In Australia, the song charted at number 57 on the ARIA Singles Chart. On the UK Singles Chart, it reached number 47. Similarly, the song peaked at number 50 on the Irish Singles Chart. The song was less successful in Slovakia, entering the country's Singles Digitál Top 100 chart at number 58.

==Usage in media==
In October 2018, "Feel the Love" was used in an Xbox advertisement that was released for the brand's Jump in campaign. Alongside the song, the advert features film footage of a woman performing a parachute jump out of a helicopter that is mixed with clips of characters diving from the sky in video games. A mashup of the song with French record producer DJ Snake's Carte Blanche track "Frequency 75" was used as the soundtrack of the trailer for upcoming American action film F9 (2021).
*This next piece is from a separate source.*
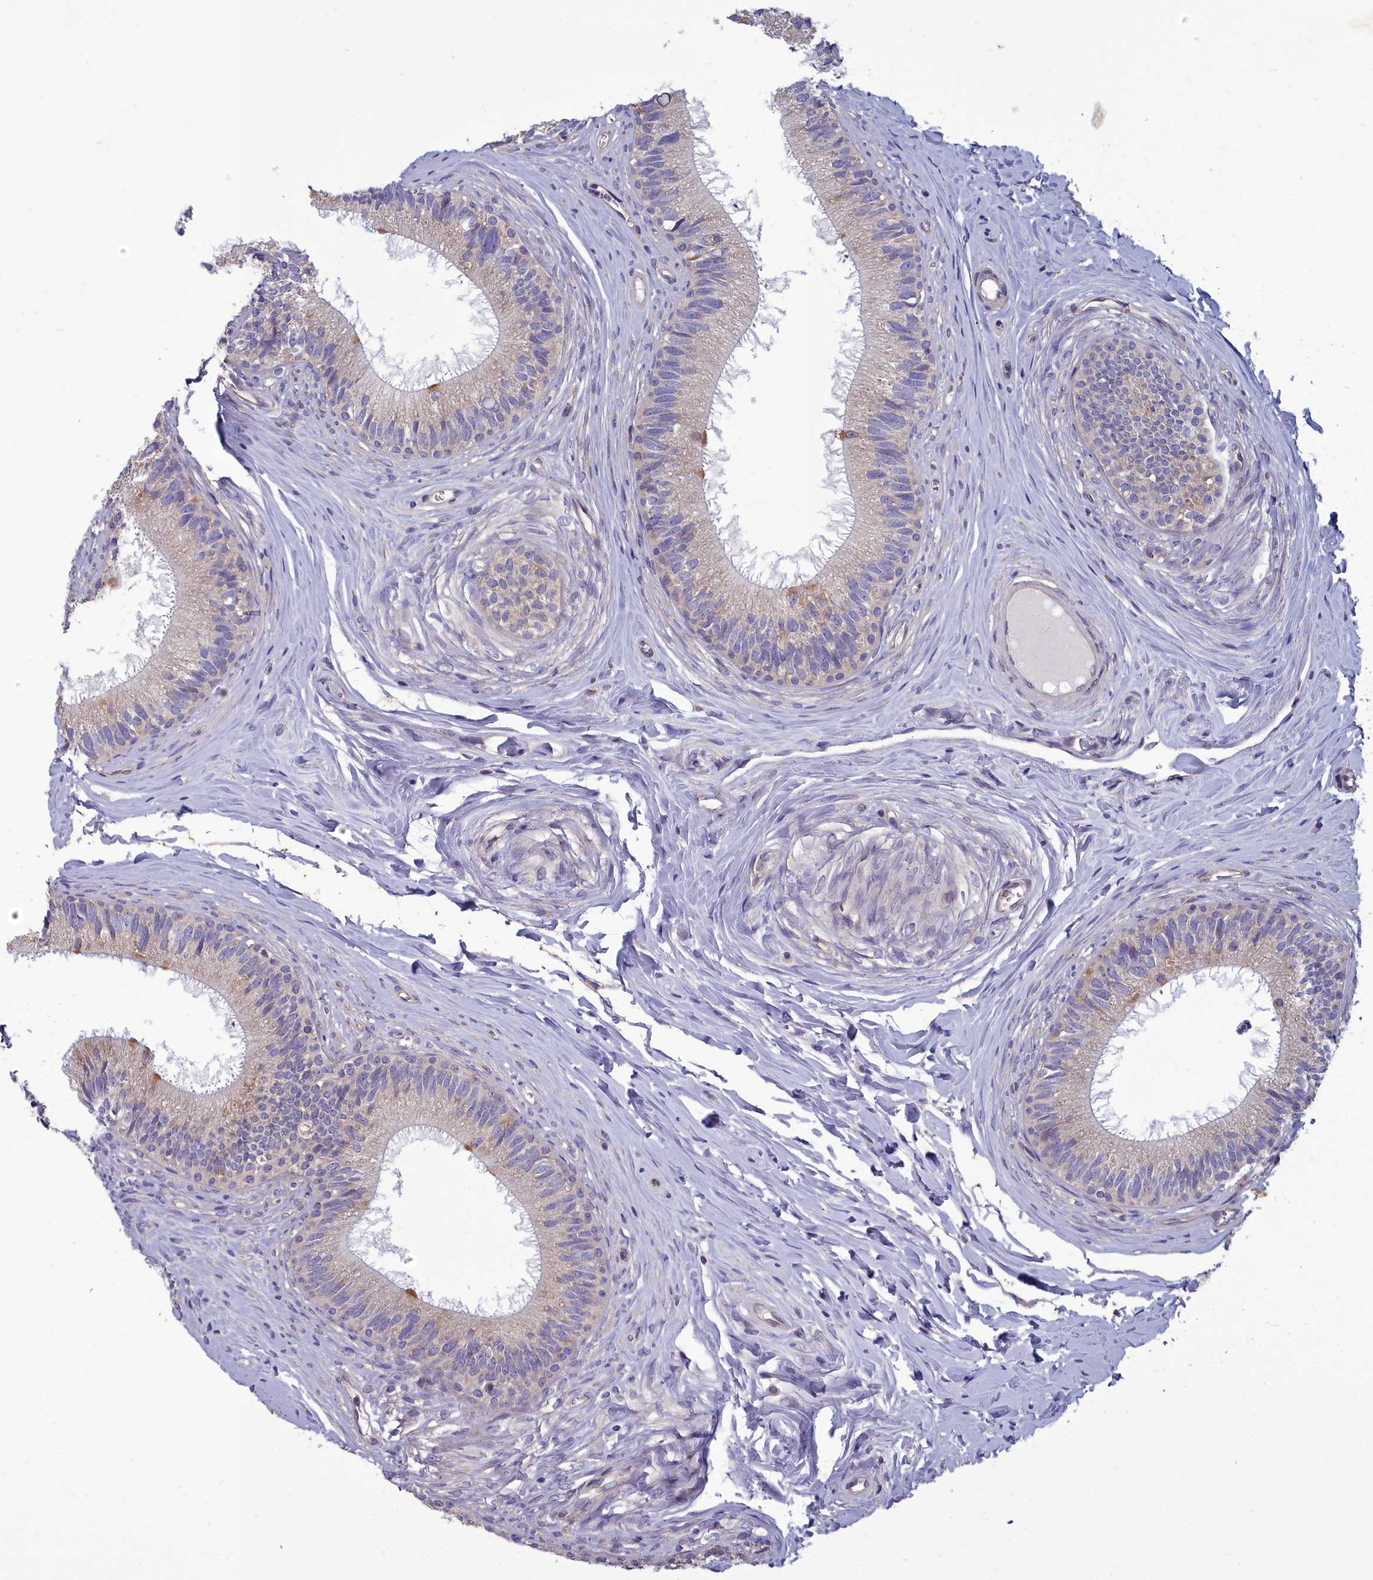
{"staining": {"intensity": "weak", "quantity": "<25%", "location": "cytoplasmic/membranous"}, "tissue": "epididymis", "cell_type": "Glandular cells", "image_type": "normal", "snomed": [{"axis": "morphology", "description": "Normal tissue, NOS"}, {"axis": "topography", "description": "Epididymis"}], "caption": "Epididymis stained for a protein using immunohistochemistry displays no expression glandular cells.", "gene": "COX20", "patient": {"sex": "male", "age": 33}}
On January 31, 2020, the trailer was shared, showing John Cena portray the roles of a new villain and the brother of Dominic Toretto, while it also sees the return of Fast & Furious franchise director Justin Lin and demonstrates that Sung Kang's Han character is still alive.

==Credits and personnel==
Recording
- Recorded at West Lake Ranch, Jackson Hole, Wyoming

Personnel

- Kanye West – songwriter, production
- Benny Blanco – songwriter, co-production
- Mike Dean – songwriter, co-production, mixer
- Evan Mast – songwriter, additional production
- Pusha T – songwriter, featured artist
- Kid Cudi – songwriter
- Noah Goldstein – additional production, engineer
- Plain Pat – additional production
- Justin Vernon – additional production
- Francis and the Lights – additional production
- Cashmere Cat – additional production
- Andrew Dawson – engineer, mixer
- Zack Djurich – engineer
- Tom Kahre – engineer
- Mike Malchicoff – engineer
- William J. Sullivan – engineer
- Jenna Felsenthal – assistant engineer
- Jess Jackson – mixer
- Sean Solymar – assistant mixer

Information taken from the Kids See Ghosts liner notes and Tidal.

==Charts==

Chart performance for "Feel the Love"
| Chart (2018) | Peak position |
|---|---|
| Australia (ARIA) | 57 |
| Canada (Canadian Hot 100) | 35 |
| France (SNEP) | 185 |
| Greece International Digital Singles (IFPI) | 100 |
| Ireland (IRMA) | 50 |
| Portugal (AFP) | 82 |
| Slovakia Singles Digital (ČNS IFPI) | 58 |
| Swedish Heatseekers (Sverigetopplistan) | 19 |
| UK Singles (Official Charts) | 47 |
| UK Hip Hop/R&B (Official Charts) | 26 |
| US Billboard Hot 100 | 48 |
| US Hot R&B/Hip-Hop Songs (Billboard) | 24 |

==Certifications==

Certifications and sales for "Feel the Love"
| Region | Certification | Certified units/sales |
| United States (RIAA) | Gold | 500,000^{‡} |
^{‡} Sales+streaming figures based on certification alone.